Détruite par un tremblement de terre, cette église fut restaurée par Justin II (565-578) et son épouse Sophie, qui y firent bâtir une chapelle spécialement destinée à abriter la sainte Ceinture. Un grand nombre de miracles furent accomplis par la sainte relique dont les vertus thérapeutiques furent notamment célébrées par le patriarche de Constantinople Germain Ier (715-730) et par Joseph l’Hymnographe (816-866). Zoé, l’épouse de l’empereur Léon VI le Sage (886-912), bénéficia de l’un de ces miracles en 888. Tombée gravement malade, elle eut la révélation qu’elle obtiendrait la guérison par l’imposition de la Ceinture de la Mère de Dieu. L’empereur fit aussitôt briser les scellés de la châsse qui la contenait, et la remit au patriarche. Dès que celui-ci eut déployé la Ceinture sur la tête de l’impératrice, celle-ci fut délivrée de sa maladie. En témoignage de sa gratitude, elle broda des fils d’or dans la Ceinture, lui donnant l’aspect qu’elle a encore aujourd’hui. Autour de 1150, la relique se trouvait au sein du grand palais de Constantinople, dans l’église Saint-Michel. C’est à cette époque, où régnait l’empereur Manuel Ier Comnène (1143-1180), que la date de la célébration liturgique de «la Déposition de la précieuse Ceinture de la Toute-Sainte Mère de Dieu en l'église des Chalkoprateia» fut fixée au 31 août. Peu de temps après, le tsar de Bulgarie Jean Asen (1187-1196), ayant vaincu l’empereur Isaac II Ange (1190), s’empara de la croix-reliquaire dans laquelle se trouvait un fragment de la sainte Ceinture. Reprise par les Serbes après une bataille contre les Bulgares, la sainte relique fut ensuite offerte par le saint prince Lazare (1371-1389) au monastère athonite de Vatopaidi dont il était à cette époque le principal bienfaiteur. Selon d’autres sources cependant, ce fut l’empereur Jean VI Cantacuzène (1341-1354) qui fit au monastère ce cadeau.

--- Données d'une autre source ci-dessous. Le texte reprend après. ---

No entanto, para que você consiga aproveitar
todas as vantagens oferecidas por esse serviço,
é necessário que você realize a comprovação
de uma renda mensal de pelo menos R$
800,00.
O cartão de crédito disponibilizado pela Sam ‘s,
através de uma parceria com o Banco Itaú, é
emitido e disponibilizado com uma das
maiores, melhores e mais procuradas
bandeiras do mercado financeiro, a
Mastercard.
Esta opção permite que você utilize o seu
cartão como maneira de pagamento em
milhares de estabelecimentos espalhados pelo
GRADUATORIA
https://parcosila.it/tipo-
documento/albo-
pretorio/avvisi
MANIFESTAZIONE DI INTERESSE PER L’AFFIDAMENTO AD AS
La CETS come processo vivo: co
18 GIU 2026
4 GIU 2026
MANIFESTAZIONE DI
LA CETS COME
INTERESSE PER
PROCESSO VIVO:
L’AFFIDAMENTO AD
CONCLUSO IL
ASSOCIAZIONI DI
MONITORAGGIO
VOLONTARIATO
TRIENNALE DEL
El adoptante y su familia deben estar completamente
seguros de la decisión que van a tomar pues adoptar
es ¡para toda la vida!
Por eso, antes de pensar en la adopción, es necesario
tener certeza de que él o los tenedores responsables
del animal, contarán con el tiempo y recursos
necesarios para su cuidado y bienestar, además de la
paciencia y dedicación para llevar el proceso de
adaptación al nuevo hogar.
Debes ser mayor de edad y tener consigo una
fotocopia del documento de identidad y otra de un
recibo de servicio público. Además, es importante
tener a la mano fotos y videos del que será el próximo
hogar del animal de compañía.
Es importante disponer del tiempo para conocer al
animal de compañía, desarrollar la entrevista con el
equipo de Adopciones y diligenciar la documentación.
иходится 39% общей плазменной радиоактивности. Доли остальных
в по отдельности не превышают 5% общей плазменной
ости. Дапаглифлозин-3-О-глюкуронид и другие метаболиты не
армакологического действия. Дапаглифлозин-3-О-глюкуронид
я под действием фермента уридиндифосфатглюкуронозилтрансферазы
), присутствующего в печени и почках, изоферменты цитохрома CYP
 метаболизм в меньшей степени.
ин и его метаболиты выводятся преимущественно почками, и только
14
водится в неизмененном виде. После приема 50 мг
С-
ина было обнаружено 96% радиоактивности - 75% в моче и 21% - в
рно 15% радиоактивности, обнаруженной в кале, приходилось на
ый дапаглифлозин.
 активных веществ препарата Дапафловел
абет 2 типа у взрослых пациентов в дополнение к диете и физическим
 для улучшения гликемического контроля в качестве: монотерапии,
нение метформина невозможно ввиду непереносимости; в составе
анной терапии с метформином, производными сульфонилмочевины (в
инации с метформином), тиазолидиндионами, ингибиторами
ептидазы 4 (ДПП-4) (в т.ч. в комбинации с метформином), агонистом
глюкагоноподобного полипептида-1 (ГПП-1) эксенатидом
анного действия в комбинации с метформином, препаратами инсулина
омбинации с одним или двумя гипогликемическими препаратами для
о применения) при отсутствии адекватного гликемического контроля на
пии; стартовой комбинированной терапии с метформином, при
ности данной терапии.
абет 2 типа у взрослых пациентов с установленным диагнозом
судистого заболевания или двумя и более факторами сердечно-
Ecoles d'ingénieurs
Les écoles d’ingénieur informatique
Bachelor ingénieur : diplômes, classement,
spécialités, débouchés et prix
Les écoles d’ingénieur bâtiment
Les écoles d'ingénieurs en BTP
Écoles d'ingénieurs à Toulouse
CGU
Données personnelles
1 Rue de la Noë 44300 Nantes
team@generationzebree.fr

On doit noter que plusieurs versions existent quant à transmission de la Ceinture dans les premiers temps, la distinction entre la ceinture et deux robes que la Mère de Dieu avait léguées à ses servantes n’étant pas clairement établie. Plusieurs versions existent également en ce qui concernent le devenir de la relique aux Ve et VIe siècles, et aussi entre le XIIe et le XIVe siècle, ce qui, pour cette dernière période, s’explique peut-être par le fait que, après sa guérison miraculeuse, l’impératrice Zoè divisa la ceinture en trois parts qui eurent des destins différents.
Ce livre publié par le monastère de Vatopaidi, après avoir brièvement retracé l’histoire de la conservation de la sainte Ceinture, présente la description de 113 miracles qui, du début du XIXe siècle jusqu’à nos jours, ont été accomplis par la grâce de la Mère de Dieu dont elle est remplie. Par elle, des couples jusque-là stériles ont pu enfanter, et des personnes de tous âges ont été délivrées de maladies jusqu’alors incurables. La sainte Ceinture a souvent été (et est toujours périodiquement) transportée hors du Mont-Athos pour être proposée à la vénération de tous les fidèles en différents endroits de Grèce, de Crète ou de Chypre, et plusieurs illustrations figurant dans le livre donnent un aperçu des services liturgiques et des processions suivies par de grandes foules qui ont accompagné ces déplacements. Des miracles ont également été accomplis par l’intermédiaire d’objets qui ont été mis en contact avec la sainte Ceinture par des fidèles lors de pèlerinages au monastère de Vatopaidi.
Rappelons que la vénération des reliques, dont la justification dogmatique a été solennellement proclamée en même temps que celle des icônes par le concile œcuménique de Nicée II, reste, à l’égal de celle des icônes, une pratique très vivante dans l’Église orthodoxe.